I don't believe #1 will work, but I know that #2 will. Is there a native (not using a library) way for me to do this?

As an example:

functions = [lambda foo: foo.do_something(),
             lambda bar: bar.do_something_else(),
             lambda foo, bar: foo.something_with_bar(bar),
             lambda: do_another_task()
]
for function in functions:
    //call goes here

Note: I actually have many, many functions that I want to call with these parameters, and they aren't all stored nicely in an array. I would prefer if I could do it without changing the functions themselves.

Upvotes: 1

Views: 170

Answers (2)

shx2
shx2

Reputation: 64318

You might be better off storing a lambda expression in a variable, instead of the underlying function, and binding your arguments in the lambda. Something like:

foo = 'foo'
bar = 'bar'
if funcname == 'a':
  func = a  # a takes no args
elif funcname == 'b':
  func = lambda: bb(bar=bar)  # bb takes bar
elif funcname == 'c':
  func = lambda: ccc(foo=foo)  # ccc takes foo
# call it, uniformly
func()

A similar approach would be to "de-bind":

if funcname == 'a':
  func = lambda foo, bar: a()  # don't pass foo and bar
elif funcname == 'b':
  func = lambda foo, bar: bb(bar=bar)  # don't pass foo
elif funcname == 'c':
  func = lambda foo, bar: ccc(foo=foo)  # don't pass bar
# call it, uniformly
func(foo, bar)

Furthermore, if you want to refactor your code to make it more elegant and object-oriented, define an interface and facade implementations:

class FooBarInterface(object):
    def f(self, foo, bar):
        raise NotImplementedError
class A(FooBarInterface):
    def f(self, foo, bar):
        return a()
class B(FooBarInterface):
    def f(self, foo, bar):
        return bb(bar=bar)
class C(FooBarInterface):
    def f(self, foo, bar):
        return ccc(foo=foo)

if funcname == 'a':
  obj = A()
elif funcname == 'b':
  obj = B()
elif funcname == 'c':
  obj = C()
# call it, uniformly
obj.f()

And please don't use introspection.
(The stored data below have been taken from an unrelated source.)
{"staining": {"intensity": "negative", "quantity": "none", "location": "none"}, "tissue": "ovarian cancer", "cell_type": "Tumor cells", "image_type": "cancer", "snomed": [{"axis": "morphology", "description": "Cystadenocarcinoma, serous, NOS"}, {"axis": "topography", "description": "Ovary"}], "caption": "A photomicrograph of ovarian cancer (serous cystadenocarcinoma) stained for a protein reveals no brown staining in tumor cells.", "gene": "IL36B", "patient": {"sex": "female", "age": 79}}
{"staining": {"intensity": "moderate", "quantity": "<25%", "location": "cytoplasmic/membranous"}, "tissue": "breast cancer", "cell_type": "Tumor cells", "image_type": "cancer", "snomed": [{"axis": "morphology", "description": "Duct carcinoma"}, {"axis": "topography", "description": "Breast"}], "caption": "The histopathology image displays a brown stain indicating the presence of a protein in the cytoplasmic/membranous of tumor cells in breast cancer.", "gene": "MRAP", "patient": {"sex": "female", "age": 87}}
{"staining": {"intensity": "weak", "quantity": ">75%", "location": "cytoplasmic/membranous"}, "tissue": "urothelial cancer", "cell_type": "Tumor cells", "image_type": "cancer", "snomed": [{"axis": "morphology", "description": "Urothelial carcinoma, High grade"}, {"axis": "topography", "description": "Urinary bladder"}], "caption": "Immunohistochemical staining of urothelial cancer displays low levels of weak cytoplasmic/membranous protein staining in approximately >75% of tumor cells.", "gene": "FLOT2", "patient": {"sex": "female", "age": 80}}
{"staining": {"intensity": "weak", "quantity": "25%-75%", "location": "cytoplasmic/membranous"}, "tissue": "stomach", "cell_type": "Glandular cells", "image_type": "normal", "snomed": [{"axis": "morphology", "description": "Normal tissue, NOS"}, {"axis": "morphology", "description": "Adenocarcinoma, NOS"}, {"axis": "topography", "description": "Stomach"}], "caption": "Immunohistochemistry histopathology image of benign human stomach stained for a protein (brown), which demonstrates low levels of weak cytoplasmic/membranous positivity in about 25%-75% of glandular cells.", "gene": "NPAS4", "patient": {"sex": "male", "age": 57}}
It would make your code way more complicated than need be.

Upvotes: 3

Samuel Colvin
Samuel Colvin

Reputation: 13279

No way to do it natively unless you can edit the functions themselves, if you have you could have

def func_a(**kwargs):
    foo = kwargs['foo']
    # or even:
    foo = kwargs.get('foo', None) # in case foo wasn't passed the the function
    ...

def func_b(**kwargs):
    bar = kwargs.get('bar', None)
    ...

With the functions setup that way you can pass any key word arguments you like.